Monday, January 21st, 2008
Why make the effort to create social media?
Mass media focuses on promotion and creating a media experience that will attract the greatest audience. Social media focuses on building a community with an audience that has the greatest connection with not only the media, but also with the creators of that media and each other.
For many in mass media, efforts beyond mere marketing seem to be a waste of time. The connection of social media seems a waste of time and effort. Why worry about connecting with the audience when the goal is create the biggest audience for advertisers?
With so many media and entertainment choices, audiences have become less loyal. Channel surfing has become the norm, and mass audiences more difficult to deliver, just ask the music industry. In part, I think that people realise that they had become just ‘eyeballs for advertisers’ in the age of mass media. But somehow as mass media became disconnected from their audiences, they forgot some of the lessons of the past that well could point to the future and social media.
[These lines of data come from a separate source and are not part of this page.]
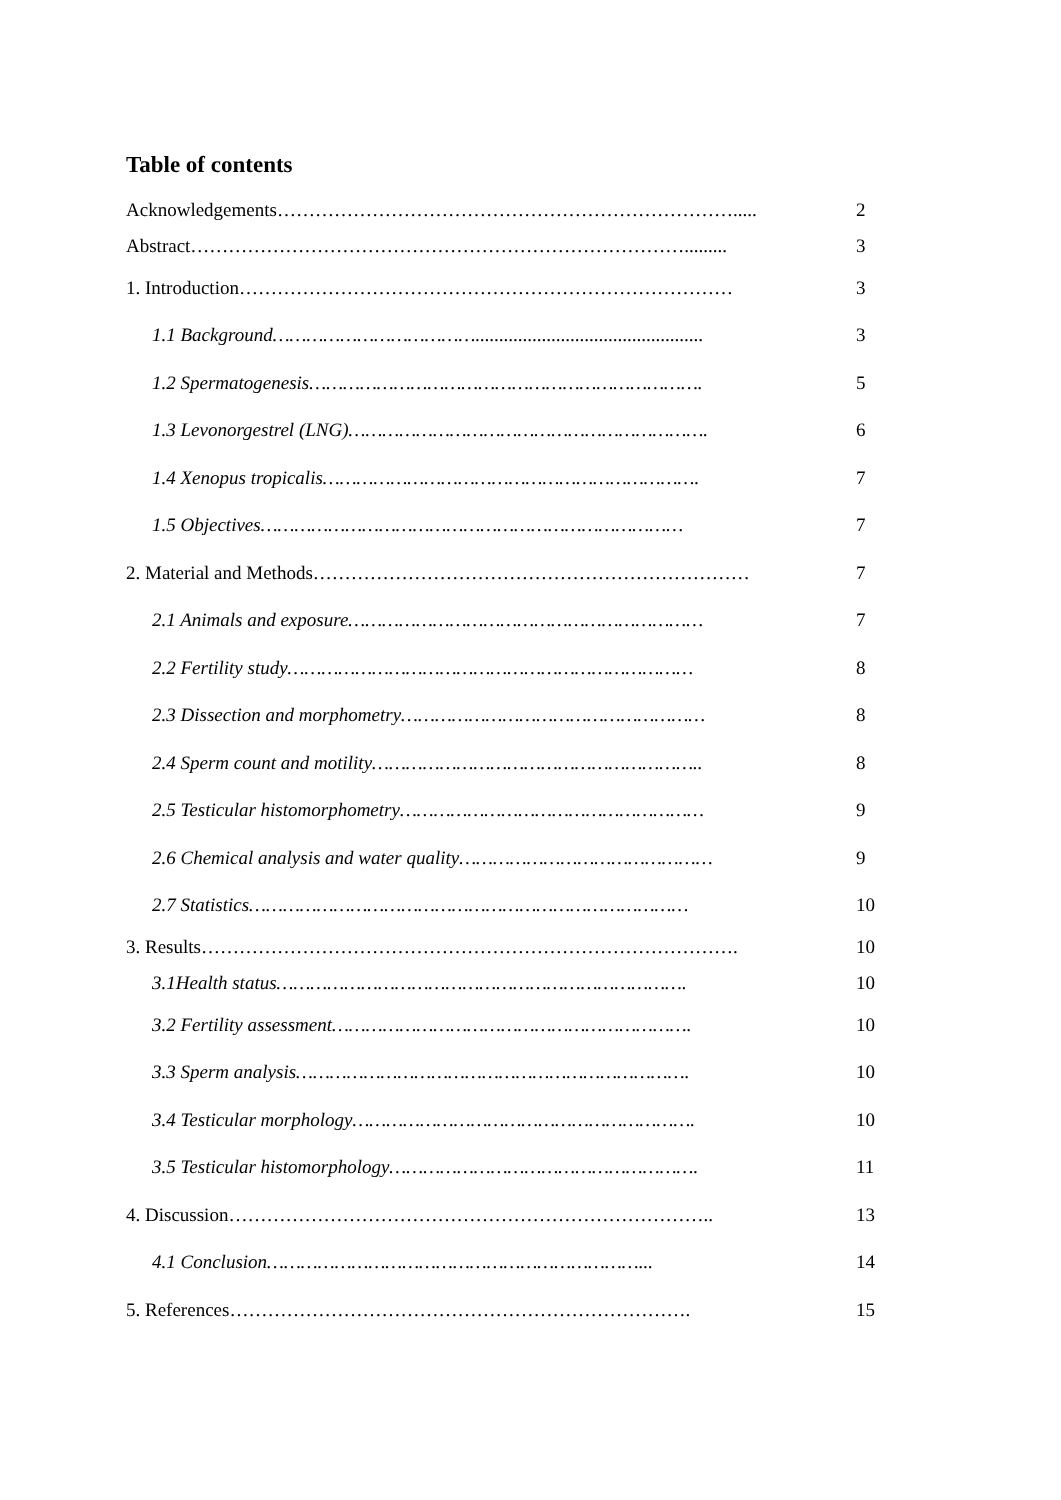Table of contents
| Acknowledgements………………………………………………………………..... | 2 |
| Abstract……………………………………………………………………......... | 3 |
| 1. Introduction…………………………………………………………………… | 3 |
| 1.1 Background………………………………................................................ | 3 |
| 1.2 Spermatogenesis……………………………………………………………. | 5 |
| 1.3 Levonorgestrel (LNG)………………………………………………………. | 6 |
| 1.4 Xenopus tropicalis…………………………………………………………. | 7 |
| 1.5 Objectives………………………………………………………………… | 7 |
| 2. Material and Methods…………………………………………………………… | 7 |
| 2.1 Animals and exposure……………………………………………………… | 7 |
| 2.2 Fertility study……………………………………………………………… | 8 |
| 2.3 Dissection and morphometry……………………………………………… | 8 |
| 2.4 Sperm count and motility………………………………………………….. | 8 |
| 2.5 Testicular histomorphometry……………………………………………… | 9 |
| 2.6 Chemical analysis and water quality……………………………………… | 9 |
| 2.7 Statistics…………………………………………………………………… | 10 |
| 3. Results…………………………………………………………………………. | 10 |
| 3.1Health status………………………………………………………………. | 10 |
| 3.2 Fertility assessment………………………………………………………. | 10 |
| 3.3 Sperm analysis……………………………………………………………. | 10 |
| 3.4 Testicular morphology……………………………………………………. | 10 |
| 3.5 Testicular histomorphology………………………………………………. | 11 |
| 4. Discussion………………………………………………………………….. | 13 |
| 4.1 Conclusion…………………………………………………………... | 14 |
| 5. References………………………………………………………………. | 15 |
As Steve Yelvington says in remembering Mike Royko, the great Chicago columnist, and one of the only reasons that I read the Chicago Tribune:
Is Royko relevant in the 21st century? I think there’s much the aspiring blog-centric journalist can learn from the writings of Chicago’s voice of the people, the man who almost singlehandedly carried the old Chicago Daily News for years, the man who sold more newspapers than anyone who sat in any publisher’s office in the city of broad shoulders.
Today’s J-student should understand that the task is not to get a job and draw a paycheck, but rather to build a following. Learn from Royko.
Build a following and a community by breaking the fourth wall of the Fourth Estate. We need to reconnect to our audiences and our communities. In a must read post, Robert Patterson sums up how social tools like Twitter can not only help build this sense of community but also break some of the limitations of linear media like radio.
From this small beginning Laura talked to others and the “Diner” started to emerge. … The listener started to become part of the show - not in air - but with the crew. As they did stuff on air, they got not just feedback but stimulation and vice versa.
“Radio is a linear medium” Laura reminded me. “You have to listen to the end to get what we do. Twitter with its short form - enables us to introduce short cuts”. From my part it introduces the many to many while the one to many is still going. This I think is the future if Radio and TV. To wrap the Program with a society.
I think it is also the future of newspapers, which is really just a forgotten lesson of newspapers’ past. Build a following, a community, and you’ll build your business.







January 21st, 2008 at 5:36 am
Great post. Really easy for traditional marketers who are disconnected with their audience and consumers to say.
I also hear a lot about what if this social media thing is just a passing fad, part of the bubble?
Why bother then?
Seems like an excuse to not really get in touch with your audience. I really like how after the Internet has been around, it is bringing us back to a local level.
The World Wide Web is bringing us closer.
January 23rd, 2008 at 2:15 pm
Well said, yay! Embrace and accept the transparency of it all, too. If your prime purpose is “creating audience” or “selling”, it is nearly impossible to hide that, unless you are very, very, very clever.
Yet I am not sure Royko set out to or wrote under the umbrella of a goal to “build a following” - he wrote from passion, because he had something burning to express or share.
January 23rd, 2008 at 6:51 pm
Alan,
Thanks for the comment.
I agree that Royko didn’t go out there to build a following. It was just Royko being Royko. But he did authenticity before it became cool. As Woody Guthrie said, write what you know, and Royko did that. Also, I think he also wrote in a way so foreign to so many columnists in that he didn’t talk down to his audience. He was part of the city.
January 26th, 2008 at 2:47 pm
Good points, Kevin (and Kim & Alan). The issue of transparency - not only of process, but of purpose - is certainly a key challenge for many in the mainstream media, particularly as the convenient ruse of the so-called ‘Chinese Wall’ between advertising and editorial activities has been (irrevocably) breached.